Friday, August 7, 2015

Not So Fantastic Four

If it is August, then it must be time for the third film release of a Marvel Comics-based blockbuster movie to cap the summer season. 

The first two movies have done well:  "The Avengers: Age of Ultron" has grossed $1.4 billion since May 1; and the quirkier, smaller production, "Ant-Man," has taken in $300 million since its opening in mid June.

The new film, "Fantastic Four", is different.  You might say it is cursed.  Here is a preview:

LIke the two earlier blockbusters, FF is based on Marvel comic characters, in this case four astronauts who gain incredible powers after being zapped in space.  Their challenge, of course, is to use the new powers to save the world.  (Where would we be without superheroes?)

What is different about "Fantastic Four" is its film studio -- 20th Century Fox. "Avengers" and "Ant-Man" came from Marvel Studios, which seems to have refined and perfected the comic-based superhero film genre.  

Fox acquired access to the Fabulous Four from the fellow who bought the film rights in 1986, before Marvel had begun making superhero movies. 

In fact, this is the fourth Fantastic Four movie:  The first, a low-budget Roger Corman project, was thrown together in 1992 and seems to have disappeared entirely.
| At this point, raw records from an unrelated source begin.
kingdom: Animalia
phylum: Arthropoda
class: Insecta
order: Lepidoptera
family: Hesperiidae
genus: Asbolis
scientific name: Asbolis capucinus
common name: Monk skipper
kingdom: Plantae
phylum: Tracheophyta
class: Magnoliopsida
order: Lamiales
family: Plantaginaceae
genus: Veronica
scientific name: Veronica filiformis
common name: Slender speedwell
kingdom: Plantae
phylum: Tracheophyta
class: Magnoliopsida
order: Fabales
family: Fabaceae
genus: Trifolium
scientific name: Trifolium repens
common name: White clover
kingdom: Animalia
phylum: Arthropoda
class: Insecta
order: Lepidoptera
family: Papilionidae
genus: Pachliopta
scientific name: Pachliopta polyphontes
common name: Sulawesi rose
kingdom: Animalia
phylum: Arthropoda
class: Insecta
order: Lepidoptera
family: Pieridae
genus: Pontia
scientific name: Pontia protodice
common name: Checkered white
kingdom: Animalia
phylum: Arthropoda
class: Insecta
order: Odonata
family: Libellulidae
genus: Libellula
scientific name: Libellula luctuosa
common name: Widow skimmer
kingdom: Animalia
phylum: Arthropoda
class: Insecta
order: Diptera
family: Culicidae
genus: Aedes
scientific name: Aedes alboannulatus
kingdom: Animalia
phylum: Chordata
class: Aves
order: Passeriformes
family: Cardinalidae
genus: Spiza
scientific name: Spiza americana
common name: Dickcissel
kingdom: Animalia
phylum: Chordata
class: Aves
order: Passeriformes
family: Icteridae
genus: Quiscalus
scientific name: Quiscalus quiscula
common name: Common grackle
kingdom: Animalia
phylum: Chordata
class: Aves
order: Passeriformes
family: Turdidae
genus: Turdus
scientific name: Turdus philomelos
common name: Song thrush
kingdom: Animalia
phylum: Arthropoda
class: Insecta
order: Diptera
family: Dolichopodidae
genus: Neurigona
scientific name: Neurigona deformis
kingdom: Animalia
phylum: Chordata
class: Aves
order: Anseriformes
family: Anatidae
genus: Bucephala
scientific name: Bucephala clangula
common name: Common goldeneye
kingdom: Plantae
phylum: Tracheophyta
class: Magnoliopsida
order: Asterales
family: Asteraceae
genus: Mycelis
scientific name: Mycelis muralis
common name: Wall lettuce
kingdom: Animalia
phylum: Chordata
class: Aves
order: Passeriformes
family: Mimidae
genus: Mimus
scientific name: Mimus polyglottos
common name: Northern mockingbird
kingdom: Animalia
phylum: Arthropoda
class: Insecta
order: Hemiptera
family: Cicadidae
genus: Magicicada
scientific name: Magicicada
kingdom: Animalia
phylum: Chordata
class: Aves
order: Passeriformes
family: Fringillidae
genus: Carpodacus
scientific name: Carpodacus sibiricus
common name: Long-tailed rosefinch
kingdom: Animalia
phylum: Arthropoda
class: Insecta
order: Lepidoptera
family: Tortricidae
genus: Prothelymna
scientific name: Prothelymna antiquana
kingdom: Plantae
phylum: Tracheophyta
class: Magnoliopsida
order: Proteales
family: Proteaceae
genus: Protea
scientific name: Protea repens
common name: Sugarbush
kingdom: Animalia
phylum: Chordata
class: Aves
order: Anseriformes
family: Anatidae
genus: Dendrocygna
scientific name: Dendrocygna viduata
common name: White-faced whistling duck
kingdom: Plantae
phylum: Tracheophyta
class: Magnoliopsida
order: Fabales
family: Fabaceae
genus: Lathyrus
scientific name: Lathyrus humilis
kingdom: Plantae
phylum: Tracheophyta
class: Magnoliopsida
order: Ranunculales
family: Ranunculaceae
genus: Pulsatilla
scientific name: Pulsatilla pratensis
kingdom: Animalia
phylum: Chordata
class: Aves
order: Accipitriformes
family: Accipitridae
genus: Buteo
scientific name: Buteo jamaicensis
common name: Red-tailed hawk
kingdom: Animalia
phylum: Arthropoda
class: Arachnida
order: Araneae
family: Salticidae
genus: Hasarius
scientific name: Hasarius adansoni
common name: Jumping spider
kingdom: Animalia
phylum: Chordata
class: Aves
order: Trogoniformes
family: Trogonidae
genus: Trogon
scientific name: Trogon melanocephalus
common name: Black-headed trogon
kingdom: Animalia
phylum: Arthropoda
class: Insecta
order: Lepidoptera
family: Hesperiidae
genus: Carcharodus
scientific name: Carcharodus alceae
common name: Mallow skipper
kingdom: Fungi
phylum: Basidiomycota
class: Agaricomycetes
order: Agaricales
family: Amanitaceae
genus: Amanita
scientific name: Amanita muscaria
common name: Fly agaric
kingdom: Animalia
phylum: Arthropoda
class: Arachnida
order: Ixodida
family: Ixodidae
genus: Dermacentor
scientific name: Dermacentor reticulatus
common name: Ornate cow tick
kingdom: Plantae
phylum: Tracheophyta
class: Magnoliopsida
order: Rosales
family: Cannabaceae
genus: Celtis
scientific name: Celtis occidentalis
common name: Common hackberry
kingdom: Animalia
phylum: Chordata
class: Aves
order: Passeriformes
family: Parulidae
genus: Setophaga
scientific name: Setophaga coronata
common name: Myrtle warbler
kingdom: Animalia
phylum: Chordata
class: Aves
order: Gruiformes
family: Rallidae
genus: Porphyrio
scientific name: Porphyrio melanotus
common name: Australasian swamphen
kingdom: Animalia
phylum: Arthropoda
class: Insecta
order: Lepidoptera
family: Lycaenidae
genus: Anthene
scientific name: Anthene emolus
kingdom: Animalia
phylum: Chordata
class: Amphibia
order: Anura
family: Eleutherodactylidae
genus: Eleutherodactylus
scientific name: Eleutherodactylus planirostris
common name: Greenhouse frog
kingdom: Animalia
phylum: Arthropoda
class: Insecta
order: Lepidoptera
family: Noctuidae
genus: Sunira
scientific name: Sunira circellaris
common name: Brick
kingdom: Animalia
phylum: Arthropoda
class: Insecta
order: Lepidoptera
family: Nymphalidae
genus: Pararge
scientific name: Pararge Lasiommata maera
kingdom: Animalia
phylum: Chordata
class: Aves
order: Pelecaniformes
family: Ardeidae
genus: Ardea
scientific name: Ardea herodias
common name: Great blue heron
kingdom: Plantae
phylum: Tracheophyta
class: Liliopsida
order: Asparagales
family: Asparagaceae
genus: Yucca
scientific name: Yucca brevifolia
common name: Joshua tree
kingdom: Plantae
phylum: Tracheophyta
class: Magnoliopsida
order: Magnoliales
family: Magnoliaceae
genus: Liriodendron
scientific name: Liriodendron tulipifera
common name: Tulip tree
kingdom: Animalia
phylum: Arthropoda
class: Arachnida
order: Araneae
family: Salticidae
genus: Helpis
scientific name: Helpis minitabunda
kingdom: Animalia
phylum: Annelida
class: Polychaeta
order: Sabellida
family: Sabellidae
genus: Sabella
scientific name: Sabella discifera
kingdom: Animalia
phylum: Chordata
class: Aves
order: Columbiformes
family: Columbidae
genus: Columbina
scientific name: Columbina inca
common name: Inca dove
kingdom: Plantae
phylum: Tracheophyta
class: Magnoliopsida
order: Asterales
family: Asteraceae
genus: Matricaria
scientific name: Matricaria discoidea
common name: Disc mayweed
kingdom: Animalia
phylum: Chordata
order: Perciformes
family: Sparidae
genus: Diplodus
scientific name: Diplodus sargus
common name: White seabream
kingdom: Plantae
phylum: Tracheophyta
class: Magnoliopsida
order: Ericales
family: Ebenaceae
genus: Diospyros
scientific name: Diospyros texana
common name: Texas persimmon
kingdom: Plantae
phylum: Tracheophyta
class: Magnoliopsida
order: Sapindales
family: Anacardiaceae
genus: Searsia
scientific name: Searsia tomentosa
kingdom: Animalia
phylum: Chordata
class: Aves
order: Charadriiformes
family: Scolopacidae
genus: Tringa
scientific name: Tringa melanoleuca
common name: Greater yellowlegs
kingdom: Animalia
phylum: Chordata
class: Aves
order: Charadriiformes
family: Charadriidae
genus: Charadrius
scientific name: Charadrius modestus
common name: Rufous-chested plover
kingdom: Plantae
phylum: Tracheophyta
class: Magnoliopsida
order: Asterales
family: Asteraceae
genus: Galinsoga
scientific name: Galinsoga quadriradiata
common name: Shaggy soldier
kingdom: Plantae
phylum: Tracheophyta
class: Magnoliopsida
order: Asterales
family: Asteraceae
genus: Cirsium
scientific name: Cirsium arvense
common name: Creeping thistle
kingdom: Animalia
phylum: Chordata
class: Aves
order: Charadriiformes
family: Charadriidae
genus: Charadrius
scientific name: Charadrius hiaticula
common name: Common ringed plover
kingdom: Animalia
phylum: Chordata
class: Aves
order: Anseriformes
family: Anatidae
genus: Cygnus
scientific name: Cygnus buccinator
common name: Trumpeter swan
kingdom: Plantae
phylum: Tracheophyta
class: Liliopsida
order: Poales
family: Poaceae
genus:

Then, in 2005 and 2007, Fox released two FF films that were modest -- very modest -- successes.

The current picture was intended to "reboot" the Fantastic Four brand, re-introducing its characters and setting the stage for a second, bigger release in 2017.

According to Forbes, "the production has been plagued by bad buzz almost from the start, with rumors of wild diversions from the source material along with gossip about (director Josh) Trank’s alleged behavior on and off the set that presumably got him bounced from a Walt Disney Star Wars spin-off movie earlier this year. The film has gone through massive reshoots and comes to audiences as something of a wild card."

The money quote from Variety's review:  "Ultimately, Fox’s stab at reviving one of its inherited Marvel properties feels less like a blockbuster for this age of comics-oriented tentpoles than it does another also-ran — not an embarrassment, but an experiment that didn’t gel." 

A Washington Post critic observes that, "Much of 'Fantastic Four' consists of sullen teenagers bickering and staring at computer screens. I thought that’s what people went to the movies to get away from."

Rotten Tomatoes critics gave the thing a nine percent rating.  (Yes, nine out of 100 possible points.)  

Fortunately, another movie opening today looks like a more entertaining alternative.

Shaun the Sheep 

In contrast to the above movie, this modest claymation film got a 99 percent rating from Rotten Tomatoes critics.

If you recognize the style, then you probably enjoyed the Wallace and Gromit shows that had a great run and zillions of fans between 1990 and 2005.  

At our house, the younger person had a full CD set of Wallace and Gromit titles.  The whole family enjoyed them many times.  

Here is a famous Wallace and Gromit scene from "The Wrong Trousers". In it, hapless inventor Wallace requires the aid of his resourceful dog, Gromit, to catch a criminal penguin known as Feathers McGraw.

Wallace and Gromit projects won three Oscars for its British creator, Aardman Animations. 

"Shaun the Sheep" looks like another winner.  Check it out.